One Week with the Switch: Thoughts & More Thoughts on Portable Gaming

Last week, I picked up a lovely neon-coloured Nintendo Switch. It’s the first time I’ve bought a console so close to launch, and I’m usually more pragmatic before committing to purchasing a piece of hardware, but two things about the console really made me want to check it out. The first was the positive response surrounding Zelda: Breath of the Wild. While it sounded like a fun adventure game in it’s own right, I became very interested after hearing conversations about the different systems of the game interacting in interesting ways. I’m a Zelda fan, and it sounded like a good Zelda game. Secondly, I bought a New 3DS about two years ago, and I really love it. The Switch, while touted as a console/handheld hybrid, seemed to me to be primarily a handheld, and that made me want to check it out more so than it being a TV console. Also, and perhaps the main reason that tipped me over to buying the Switch, is that I’m 30 and my wife and I don’t have children. We can afford to buy toys for ourselves sometimes.

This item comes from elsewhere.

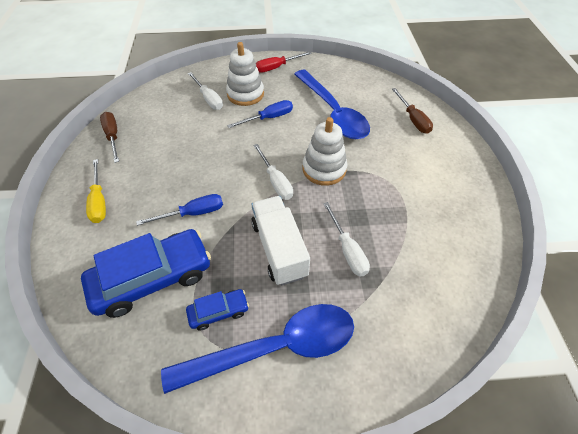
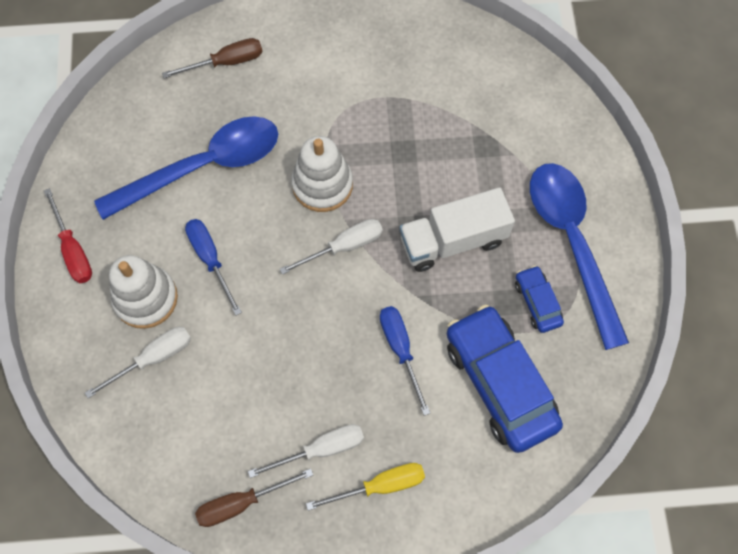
camera: 90 degrees left, 15 degrees up
white screwdriver [323,202,370,276] -> white screwdriver moved to [248,424,364,478]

Initially I had been very skeptical of the Switch. It looked to me to be something that would have been popular and cutting-edge back in 2012. From the 720p screen with large screen-bezels, to reports of 30 fps caps and limited internet functionality in the typical vein of out-of-touch Nintendo; this seemed very much to be portable technology that had been left in the dust years ago by the mobile phone and tablet industry. On announcement of the Switch, I thought that everyone already had something better; whether that be the 1080p smart devices in most of our pockets, the 2K/IPS tablets many people use on a daily basis, or our consoles and/or PCs already attached either to giant TVs or LCD panels on our desks. Nintendo has it’s dedicated fans, but what about the Switch would make the general public want to buy it?

However, the biggest revelation for me was actually using the Switch for the first time, and realising how forward thinking its central design actually is. This is a device that I want all my other devices in the future to model themselves after. Except for the use of Friend Codes. Oh, Nintendo!